+++ EXCERPT TO READ +++

On July 5 2018, Nigeria lost, arguably, one of her best elder statesmen, Mallam Adamu Ciroma. He was aged 83. His death came exactly one year after that of another accomplished, respected and respectable son of Nigeria, Alhaji Yusuf Maitama Sule, on July 2 2017. A sad commentary on the nation’s health system, the death of those two senior citizens happened outside its shores where they were taken for medical care.
Adamu, fondly addressed simply as “Mallam” (meaning “teacher”), lived an active and fulfilled public life right to the very end. His last public appearance was at the Abuja Policy Dialogue Series, organised by a group much younger Nigerians of the same Northern extraction as he. His parting words as he took his leave were “whatever you’re going to do, make sure the common man is the focus”. That dictum defined Adamu’s public life. In the service of the old Northern Region government that employed him after graduation from Nigeria’s premier University of Ibadan, he put that principle into practice by stopping a contractor who wanted to use his connection to the regional premier to steal from the public till. His minutes on the matter to Sir (Alhaji) Ahmadu Bello read in part: “Hon. Premier, this money belongs… to the peopĺe of the North”.The premier did not like the young Adamus’ effontery but the money was returned to the treasury, nonetheless. Adamu’s audacity also shocked his superiors and inferious alike, making him an instant hero.
It was Mallam’s strength of character that stood him out. Another factor responsible for his mecurial rise in the public service of the North was his proficiency in English and the ease with which he used this gift in communication. When the regional government set up the New Nigerìan in the mid 1960s, the only newspaper in the North at the time, the choice of its first Nigerian edior of Northern extraction fell to Adamu. And he did not disappoint.The quality of the editorials and articles he wrote is the envy of many an editor today in Nigeria.

+++

* COMPLETE THE FOLLOWING:
(a) Please list every person mentioned by name in the tribute to Adamu Ciroma.
(b) Carry on the tribute to Adamu Ciroma from its final sentence.
The listing that comes next is separate material and has no connection to the tribute to Adamu Ciroma.

+++ RECORDED INFORMATION +++

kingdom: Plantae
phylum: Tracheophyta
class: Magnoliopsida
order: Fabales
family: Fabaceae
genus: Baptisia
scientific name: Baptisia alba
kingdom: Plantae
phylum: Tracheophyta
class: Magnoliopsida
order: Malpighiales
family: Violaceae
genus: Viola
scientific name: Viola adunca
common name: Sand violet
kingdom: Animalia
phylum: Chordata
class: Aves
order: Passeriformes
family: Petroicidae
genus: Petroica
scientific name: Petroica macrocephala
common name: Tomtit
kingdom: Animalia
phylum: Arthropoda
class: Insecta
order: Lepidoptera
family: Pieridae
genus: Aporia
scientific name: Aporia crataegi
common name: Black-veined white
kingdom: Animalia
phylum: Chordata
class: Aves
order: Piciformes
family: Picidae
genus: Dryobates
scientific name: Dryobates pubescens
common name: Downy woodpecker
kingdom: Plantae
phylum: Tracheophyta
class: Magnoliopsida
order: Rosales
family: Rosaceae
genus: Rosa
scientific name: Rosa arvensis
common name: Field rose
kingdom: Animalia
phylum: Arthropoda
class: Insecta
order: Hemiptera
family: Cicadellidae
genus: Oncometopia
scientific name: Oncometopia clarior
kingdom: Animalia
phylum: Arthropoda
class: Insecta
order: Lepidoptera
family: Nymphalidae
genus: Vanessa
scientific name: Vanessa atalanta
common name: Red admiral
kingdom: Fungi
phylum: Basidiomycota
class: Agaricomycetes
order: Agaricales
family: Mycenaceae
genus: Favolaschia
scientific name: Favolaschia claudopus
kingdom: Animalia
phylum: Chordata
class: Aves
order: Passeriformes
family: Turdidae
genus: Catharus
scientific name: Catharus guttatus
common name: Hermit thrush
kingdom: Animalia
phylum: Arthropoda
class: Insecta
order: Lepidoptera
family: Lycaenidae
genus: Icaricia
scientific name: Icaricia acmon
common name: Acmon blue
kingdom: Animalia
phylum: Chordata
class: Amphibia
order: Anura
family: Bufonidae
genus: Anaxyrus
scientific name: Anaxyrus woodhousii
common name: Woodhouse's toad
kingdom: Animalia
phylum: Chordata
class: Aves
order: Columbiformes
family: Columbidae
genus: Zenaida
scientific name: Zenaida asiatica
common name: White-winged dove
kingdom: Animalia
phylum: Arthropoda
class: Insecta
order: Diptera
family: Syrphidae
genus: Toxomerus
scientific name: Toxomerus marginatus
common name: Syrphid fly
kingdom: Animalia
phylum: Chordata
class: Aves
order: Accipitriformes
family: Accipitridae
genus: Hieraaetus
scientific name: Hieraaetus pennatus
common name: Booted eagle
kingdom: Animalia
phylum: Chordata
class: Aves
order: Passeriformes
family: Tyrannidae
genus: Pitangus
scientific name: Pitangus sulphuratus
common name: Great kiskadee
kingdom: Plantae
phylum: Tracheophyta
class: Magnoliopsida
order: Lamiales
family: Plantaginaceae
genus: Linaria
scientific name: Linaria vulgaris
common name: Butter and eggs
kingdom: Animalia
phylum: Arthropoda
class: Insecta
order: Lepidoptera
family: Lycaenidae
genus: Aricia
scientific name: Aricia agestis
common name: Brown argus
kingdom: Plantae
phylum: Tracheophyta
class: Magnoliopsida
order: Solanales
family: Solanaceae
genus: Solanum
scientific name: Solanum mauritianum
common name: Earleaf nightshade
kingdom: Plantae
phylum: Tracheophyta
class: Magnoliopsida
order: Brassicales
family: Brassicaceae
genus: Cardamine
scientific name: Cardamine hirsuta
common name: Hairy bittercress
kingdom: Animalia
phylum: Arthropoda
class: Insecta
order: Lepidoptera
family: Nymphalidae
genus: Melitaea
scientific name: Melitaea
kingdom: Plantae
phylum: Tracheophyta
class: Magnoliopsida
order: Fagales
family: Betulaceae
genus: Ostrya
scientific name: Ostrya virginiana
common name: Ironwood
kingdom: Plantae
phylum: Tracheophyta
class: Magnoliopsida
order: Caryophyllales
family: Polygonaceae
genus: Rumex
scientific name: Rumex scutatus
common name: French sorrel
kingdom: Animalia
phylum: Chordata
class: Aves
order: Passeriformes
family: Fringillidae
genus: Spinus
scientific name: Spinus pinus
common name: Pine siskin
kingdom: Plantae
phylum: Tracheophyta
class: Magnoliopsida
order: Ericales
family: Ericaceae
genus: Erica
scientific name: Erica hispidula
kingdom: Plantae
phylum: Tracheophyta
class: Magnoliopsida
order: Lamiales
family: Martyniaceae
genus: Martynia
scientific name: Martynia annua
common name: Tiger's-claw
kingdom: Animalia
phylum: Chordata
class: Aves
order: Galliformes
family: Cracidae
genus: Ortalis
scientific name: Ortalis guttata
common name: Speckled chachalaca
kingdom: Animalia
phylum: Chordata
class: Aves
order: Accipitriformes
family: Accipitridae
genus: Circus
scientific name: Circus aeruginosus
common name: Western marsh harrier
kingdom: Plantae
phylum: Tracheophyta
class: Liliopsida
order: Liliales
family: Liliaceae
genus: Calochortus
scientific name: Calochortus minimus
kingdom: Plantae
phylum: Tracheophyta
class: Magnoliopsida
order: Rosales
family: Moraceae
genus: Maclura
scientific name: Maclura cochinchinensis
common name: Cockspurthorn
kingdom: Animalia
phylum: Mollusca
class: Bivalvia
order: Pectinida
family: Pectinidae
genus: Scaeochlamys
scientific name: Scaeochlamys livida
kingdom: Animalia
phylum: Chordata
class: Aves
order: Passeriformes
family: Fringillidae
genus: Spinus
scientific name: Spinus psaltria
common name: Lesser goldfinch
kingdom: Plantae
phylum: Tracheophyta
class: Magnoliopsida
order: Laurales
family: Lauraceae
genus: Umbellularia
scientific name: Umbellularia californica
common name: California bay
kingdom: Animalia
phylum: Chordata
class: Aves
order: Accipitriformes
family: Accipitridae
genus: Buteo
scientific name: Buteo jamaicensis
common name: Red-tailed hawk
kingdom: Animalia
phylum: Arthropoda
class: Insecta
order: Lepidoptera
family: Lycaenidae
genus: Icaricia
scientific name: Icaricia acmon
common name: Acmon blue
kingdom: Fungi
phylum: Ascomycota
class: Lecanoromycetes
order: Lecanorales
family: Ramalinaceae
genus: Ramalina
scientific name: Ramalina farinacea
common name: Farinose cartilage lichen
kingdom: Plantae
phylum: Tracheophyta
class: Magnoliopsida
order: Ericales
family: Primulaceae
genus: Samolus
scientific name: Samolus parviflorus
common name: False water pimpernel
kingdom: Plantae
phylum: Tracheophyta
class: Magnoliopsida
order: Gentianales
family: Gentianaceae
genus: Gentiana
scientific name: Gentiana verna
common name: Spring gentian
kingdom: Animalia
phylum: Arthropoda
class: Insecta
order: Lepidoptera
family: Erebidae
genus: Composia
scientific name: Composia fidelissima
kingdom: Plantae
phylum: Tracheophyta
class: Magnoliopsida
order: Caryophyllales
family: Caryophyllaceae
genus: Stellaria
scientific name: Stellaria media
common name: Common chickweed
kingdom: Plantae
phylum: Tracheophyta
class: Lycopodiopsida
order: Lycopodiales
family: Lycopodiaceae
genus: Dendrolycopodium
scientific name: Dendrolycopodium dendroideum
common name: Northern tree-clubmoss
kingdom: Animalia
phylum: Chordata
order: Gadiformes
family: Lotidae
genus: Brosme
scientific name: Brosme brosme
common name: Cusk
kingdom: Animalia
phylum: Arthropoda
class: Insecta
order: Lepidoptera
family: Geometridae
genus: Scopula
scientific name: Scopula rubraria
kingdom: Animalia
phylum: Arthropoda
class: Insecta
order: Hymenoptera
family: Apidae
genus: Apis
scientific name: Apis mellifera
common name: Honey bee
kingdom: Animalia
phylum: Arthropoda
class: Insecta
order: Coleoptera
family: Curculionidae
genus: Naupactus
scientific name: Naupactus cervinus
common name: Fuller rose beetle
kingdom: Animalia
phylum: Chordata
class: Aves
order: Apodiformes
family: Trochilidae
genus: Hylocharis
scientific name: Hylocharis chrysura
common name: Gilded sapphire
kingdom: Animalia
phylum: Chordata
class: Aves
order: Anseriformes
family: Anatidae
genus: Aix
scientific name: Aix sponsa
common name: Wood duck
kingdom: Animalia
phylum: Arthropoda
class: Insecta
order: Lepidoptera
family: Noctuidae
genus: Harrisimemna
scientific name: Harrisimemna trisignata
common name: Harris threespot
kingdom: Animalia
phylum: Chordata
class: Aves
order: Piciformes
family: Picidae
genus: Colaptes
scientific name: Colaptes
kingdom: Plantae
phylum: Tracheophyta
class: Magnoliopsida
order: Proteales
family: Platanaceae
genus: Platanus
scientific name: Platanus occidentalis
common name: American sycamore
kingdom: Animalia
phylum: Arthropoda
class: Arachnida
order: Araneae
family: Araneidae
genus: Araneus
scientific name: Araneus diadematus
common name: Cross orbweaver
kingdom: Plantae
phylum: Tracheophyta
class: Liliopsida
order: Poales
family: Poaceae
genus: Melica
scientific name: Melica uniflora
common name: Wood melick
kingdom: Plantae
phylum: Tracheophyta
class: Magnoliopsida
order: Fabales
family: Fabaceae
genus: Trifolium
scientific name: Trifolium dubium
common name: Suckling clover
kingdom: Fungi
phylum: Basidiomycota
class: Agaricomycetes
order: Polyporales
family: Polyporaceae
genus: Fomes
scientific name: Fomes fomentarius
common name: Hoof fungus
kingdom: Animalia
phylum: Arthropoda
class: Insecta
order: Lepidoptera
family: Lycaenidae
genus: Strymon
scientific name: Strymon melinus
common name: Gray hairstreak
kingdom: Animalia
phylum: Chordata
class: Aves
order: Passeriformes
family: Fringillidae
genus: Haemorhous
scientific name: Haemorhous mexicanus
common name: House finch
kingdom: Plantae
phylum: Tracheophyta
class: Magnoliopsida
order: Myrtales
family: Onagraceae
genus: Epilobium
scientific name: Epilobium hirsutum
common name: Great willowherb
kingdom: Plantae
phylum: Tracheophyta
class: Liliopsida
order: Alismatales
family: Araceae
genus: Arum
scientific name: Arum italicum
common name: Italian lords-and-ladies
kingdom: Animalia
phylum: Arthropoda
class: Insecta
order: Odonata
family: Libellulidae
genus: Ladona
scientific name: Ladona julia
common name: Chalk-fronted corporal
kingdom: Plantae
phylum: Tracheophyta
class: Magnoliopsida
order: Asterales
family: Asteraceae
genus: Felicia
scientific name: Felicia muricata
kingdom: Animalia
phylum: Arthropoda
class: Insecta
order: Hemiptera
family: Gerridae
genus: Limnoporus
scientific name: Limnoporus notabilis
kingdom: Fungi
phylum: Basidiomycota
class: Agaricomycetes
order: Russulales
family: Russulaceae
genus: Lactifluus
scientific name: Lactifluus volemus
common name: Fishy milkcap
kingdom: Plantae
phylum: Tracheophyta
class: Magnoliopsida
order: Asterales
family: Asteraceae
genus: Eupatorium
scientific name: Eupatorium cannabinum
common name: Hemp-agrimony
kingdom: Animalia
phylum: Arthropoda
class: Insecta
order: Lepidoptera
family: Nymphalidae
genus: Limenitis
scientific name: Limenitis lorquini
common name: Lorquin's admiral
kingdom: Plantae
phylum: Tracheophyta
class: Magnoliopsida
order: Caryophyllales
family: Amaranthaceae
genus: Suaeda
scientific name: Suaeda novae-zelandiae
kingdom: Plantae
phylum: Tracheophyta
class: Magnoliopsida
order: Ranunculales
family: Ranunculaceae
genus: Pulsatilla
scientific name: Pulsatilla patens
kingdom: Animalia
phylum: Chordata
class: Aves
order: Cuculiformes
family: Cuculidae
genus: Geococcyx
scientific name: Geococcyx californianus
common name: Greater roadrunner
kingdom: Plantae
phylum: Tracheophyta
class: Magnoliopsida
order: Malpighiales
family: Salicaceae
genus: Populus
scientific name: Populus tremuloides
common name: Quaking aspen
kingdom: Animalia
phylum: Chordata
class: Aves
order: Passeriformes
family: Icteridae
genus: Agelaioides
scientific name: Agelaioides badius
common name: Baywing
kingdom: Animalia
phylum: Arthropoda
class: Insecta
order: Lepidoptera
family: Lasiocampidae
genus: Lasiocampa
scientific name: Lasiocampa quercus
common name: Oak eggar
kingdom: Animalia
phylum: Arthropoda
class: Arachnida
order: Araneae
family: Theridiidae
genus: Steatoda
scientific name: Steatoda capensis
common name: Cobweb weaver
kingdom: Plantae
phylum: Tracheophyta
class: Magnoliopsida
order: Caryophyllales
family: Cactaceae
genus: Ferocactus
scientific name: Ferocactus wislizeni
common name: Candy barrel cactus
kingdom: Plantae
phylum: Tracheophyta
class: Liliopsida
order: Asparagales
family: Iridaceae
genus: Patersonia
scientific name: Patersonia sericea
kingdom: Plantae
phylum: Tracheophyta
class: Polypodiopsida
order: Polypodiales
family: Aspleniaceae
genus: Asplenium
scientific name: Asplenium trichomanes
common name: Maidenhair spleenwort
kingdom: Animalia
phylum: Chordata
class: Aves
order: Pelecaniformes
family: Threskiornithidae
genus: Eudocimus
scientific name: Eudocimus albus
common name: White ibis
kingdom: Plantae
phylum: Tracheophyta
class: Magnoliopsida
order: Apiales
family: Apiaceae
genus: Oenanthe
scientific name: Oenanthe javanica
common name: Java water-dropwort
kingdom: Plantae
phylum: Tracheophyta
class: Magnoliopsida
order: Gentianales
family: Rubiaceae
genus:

+++

* RESPONSES:
(a) Mallam Adamu Ciroma, Alhaji Yusuf Maitama Sule, Sir (Alhaji) Ahmadu Bello

(b)
In the heady days of the 1977/8 Constituent Assembly debate called by the military as part of their programme to return the nation to constitutional rule, Adamu easily became the spokesman on many controversial issues. He it was that uttered the region’s famous “irreductible minimum” position on the debate. He also reaped huge personal political capital from the debate during which he managed to build an efficient political machine. He would use it to prosecute his campaign to become Nigeria’s president in 1979. He was widely expected to win the NPN’s presidential nomination in an open contest. As it turned out, Mallam lost to an Establishment candidate. However, he did not quit the NPN because of that ‘loss’. Instead, he kept with the party to the very end – a lesson on principle for today’s political prostitutes.
Mallam’s record of public service includes serving as governor of Nigeria’s Central Bank, minister of industries and steel, then minister of finance. In those positions he acquitted himself very well. In 1999, Chief Olusegun Obasanjo, upon his return to power, this time as an elected president, made Adamu the minister of finance, the second time.However, poor health forced his voluntary retirement in 2003.
In private life, Adamu was a devout Muslim and an exemplary family man. He was easy to be friends with. For leisure, he took to golf. How would this man of many parts love to be remembered? He said he did not want to be remembered. But today, we at Peoples Daily do celebrate him as do millions of grateful Nigerians.